Job item -
From the data below, please reproduce exactly everything from the line that contains "МУЛЬТИМЕДІА" down to the line that contains "варту політика взяли щонайменше до 20 грудня.", with both ends included.

▽

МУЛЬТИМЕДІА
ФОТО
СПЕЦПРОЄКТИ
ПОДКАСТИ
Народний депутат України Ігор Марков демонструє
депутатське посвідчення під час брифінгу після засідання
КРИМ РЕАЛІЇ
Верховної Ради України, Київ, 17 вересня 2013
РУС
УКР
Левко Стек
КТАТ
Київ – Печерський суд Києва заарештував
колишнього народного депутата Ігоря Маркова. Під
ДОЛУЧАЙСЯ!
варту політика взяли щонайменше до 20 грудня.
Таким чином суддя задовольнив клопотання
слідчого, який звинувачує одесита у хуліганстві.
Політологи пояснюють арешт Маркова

△
▽

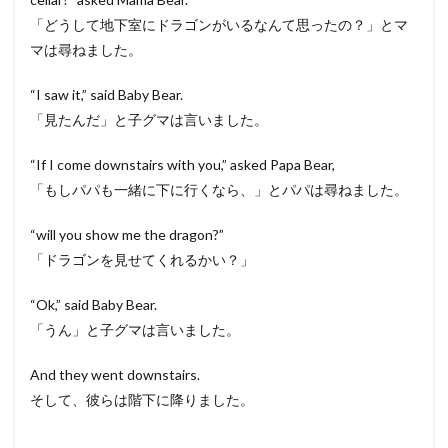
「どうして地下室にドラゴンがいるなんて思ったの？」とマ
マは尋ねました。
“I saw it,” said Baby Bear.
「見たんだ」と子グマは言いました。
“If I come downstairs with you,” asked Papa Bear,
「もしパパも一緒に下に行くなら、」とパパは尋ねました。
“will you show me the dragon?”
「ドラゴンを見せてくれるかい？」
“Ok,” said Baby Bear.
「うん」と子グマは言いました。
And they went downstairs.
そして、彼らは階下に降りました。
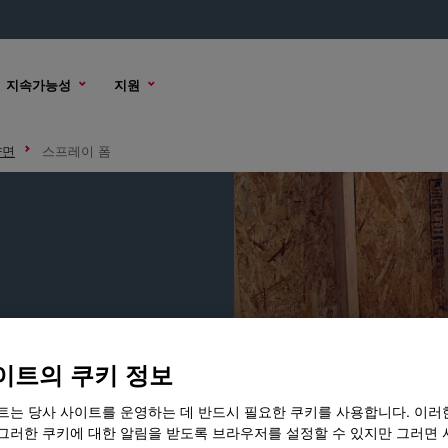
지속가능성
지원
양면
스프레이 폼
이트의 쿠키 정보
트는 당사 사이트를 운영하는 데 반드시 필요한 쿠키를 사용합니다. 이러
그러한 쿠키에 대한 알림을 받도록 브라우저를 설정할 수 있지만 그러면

△

Result below -
МУЛЬТИМЕДІА
ФОТО
СПЕЦПРОЄКТИ
ПОДКАСТИ
Народний депутат України Ігор Марков демонструє
депутатське посвідчення під час брифінгу після засідання
КРИМ РЕАЛІЇ
Верховної Ради України, Київ, 17 вересня 2013
РУС
УКР
Левко Стек
КТАТ
Київ – Печерський суд Києва заарештував
колишнього народного депутата Ігоря Маркова. Під
ДОЛУЧАЙСЯ!
варту політика взяли щонайменше до 20 грудня.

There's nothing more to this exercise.